Katsuhiko Nishiwaki

Development trends of power semiconductors for hybrid vehicles

In the environmentally-friendly vehicles that are powered by electric motors, as represented by hybrid vehicles (HVs), enhancing the performance and reducing the size of the power semiconductors are becoming essential for vehicles to achieve low-fuel consumption and high-power performance. This is also the case for HV systems to facilitate adoption in multiple vehicle models. This paper looks back on the development of these power semiconductors up to the present in response to the advancement of HVs. It also surveys the future trends in power semiconductor development toward achieving the ultimate-eco vehicle.

A fast and soft recovery diode with ultra small Qrr (USQ-Diode) using local lifetime control by He ion irradiation

This paper presents an ultra small reverse recovery charge Qrr diode (USQ-Diode) for Insulated Gate Bipolar Transistor (IGBT) modules. The USQ-Diode has a thin p-layer anode with low impurity concentrations, p+ stripe anodes, and lifetime control by He ion irradiation. By employing the thin p-layer anode, the injection of holes into the n-layer as minority carriers was significantly reduced near the pn junction. By using the He ion irradiation, crystal defects for lifetime control were localized near the pn junction. With the combined effects from both the reduced injection of holes and the local lifetime control by the He ion irradiation, as compared to the conventional pn diode, the USQ-Diode realized such superior characteristics as 1/5 times smaller reverse recovery charge and 0.2 V lower forward voltage drop.

Analysis of Dynamic Avalanche Phenomenon of PiN Diode Using He Ion Irradiation

The purpose of this paper is to analyze the dynamic avalanche phenomenon of conventional PiN diodes using He ion irradiation. In conventional PiN diodes, the avalanche occurs during reverse recovery operation under high voltage and low temperature conditions, resulting in two peaks and high frequency oscillation in the recovery current. The two peaks in the current were reproduced by a simulation that introduces hole trap levels.
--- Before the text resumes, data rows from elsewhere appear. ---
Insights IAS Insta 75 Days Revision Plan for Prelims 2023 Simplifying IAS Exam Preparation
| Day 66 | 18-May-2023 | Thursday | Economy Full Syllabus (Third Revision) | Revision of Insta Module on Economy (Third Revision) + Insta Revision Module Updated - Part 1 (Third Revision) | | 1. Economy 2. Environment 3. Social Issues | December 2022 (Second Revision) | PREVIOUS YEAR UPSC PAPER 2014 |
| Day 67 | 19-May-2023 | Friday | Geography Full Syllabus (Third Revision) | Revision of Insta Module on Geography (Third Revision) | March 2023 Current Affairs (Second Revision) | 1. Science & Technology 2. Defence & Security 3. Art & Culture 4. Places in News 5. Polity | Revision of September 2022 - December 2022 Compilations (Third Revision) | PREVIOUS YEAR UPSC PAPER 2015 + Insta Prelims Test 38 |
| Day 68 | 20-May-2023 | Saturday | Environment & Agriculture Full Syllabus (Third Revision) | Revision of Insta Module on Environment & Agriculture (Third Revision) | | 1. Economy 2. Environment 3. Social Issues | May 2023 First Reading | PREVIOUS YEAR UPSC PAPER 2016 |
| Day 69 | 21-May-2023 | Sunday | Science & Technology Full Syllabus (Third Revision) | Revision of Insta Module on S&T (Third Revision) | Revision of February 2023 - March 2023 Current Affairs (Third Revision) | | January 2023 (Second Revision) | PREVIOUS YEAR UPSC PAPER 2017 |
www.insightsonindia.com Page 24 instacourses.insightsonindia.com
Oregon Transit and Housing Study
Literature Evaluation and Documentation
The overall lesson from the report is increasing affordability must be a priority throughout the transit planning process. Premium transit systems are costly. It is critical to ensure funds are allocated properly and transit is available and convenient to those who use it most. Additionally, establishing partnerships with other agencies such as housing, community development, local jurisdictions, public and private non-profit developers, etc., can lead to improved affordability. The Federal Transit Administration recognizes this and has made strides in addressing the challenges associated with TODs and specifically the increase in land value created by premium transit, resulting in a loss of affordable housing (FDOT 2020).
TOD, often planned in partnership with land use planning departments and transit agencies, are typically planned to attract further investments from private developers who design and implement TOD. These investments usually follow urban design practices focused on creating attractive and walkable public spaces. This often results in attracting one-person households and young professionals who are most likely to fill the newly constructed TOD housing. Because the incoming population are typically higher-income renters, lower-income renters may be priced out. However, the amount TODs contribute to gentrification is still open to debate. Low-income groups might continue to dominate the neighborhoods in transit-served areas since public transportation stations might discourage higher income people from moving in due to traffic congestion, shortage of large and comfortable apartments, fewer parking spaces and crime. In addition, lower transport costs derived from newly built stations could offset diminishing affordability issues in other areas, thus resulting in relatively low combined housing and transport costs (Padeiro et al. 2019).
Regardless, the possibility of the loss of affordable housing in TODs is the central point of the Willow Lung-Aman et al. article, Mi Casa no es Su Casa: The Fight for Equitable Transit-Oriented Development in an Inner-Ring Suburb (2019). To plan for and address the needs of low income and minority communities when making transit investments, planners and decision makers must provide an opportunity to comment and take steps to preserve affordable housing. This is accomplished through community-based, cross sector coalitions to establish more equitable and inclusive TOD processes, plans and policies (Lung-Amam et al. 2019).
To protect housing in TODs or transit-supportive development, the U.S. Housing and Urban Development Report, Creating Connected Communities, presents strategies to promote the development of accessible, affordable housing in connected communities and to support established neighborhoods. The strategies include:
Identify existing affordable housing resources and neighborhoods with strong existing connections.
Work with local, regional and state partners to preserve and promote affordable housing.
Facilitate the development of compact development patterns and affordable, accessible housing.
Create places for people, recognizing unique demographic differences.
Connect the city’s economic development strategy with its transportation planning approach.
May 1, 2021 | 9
It was also confirmed that the phenomenon can be suppressed by lowering the density of the trap levels or the minority carrier lifetime of the bulk wafer

A study of correlation between CiOi defects and dynamic avalanche phenomenon of PiN diode using He ion irradiation

Our previous research has shown that dynamic avalanche phenomenon is related to the hole trap level that is induced at an energy level of Ev+0.35 eV. In this study we will describe how we used the DLTS (deep level transient spectroscopy) method and CL (cathode luminescence) method to identify that the defects which form the hole trap level are in fact CiOi that is present in the Si wafer. We fabricated diodes using wafers with different amounts of CiOi, and conducted tests for the occurrence of the dynamic avalanche phenomenon. The results verified that the dynamic avalanche phenomenon occurs in diodes with large amounts of CiOi. By controlling the impurities in the Si wafer, we were able to improve the diode characteristics and suppress oscillation of the IGBT module current and voltage waveforms, reducing switching loss.

Investigation of Dynamic Avalanche in the Termination Region for FWDs with High Reverse Recovery Capability

This study investigated the destruction of FWDs in the termination region during reverse recovery, with the aim of enabling the fabrication of FWDs with a high current density and high reverse recovery capability. An investigation carried out by device simulation clarified that a high hole current in the termination region during reverse recovery leads to a dynamic avalanche, which may result in the destruction of the FWD. This study also demonstrated that FWDs fabricated using two concepts based on this understanding have a high current density and high reverse recovery capability without sacrificing basic characteristics.

A PT-IGBT with a p-/n+ buffer layer

A novel punch-through insulated gate bipolar transistor with a p-/n+ buffer layer was proposed to improve the characteristics of conventional high power IGBT used in motor control inverters at high voltages operation. The new structure with p-floating layer inserted between n- epi and n+ buffer layer shows higher breakdown voltage than that of conventional IGBT structures. We also demonstrate, for the first time, the performance of 900V-200A class IGBTs using this p- floating/n+ buffer structure. As a result of the measurements, the IGBT proposed here shows an on-state voltage of 1.9V at 250A/cm/sup 2/ and the fall time of 350 nsec.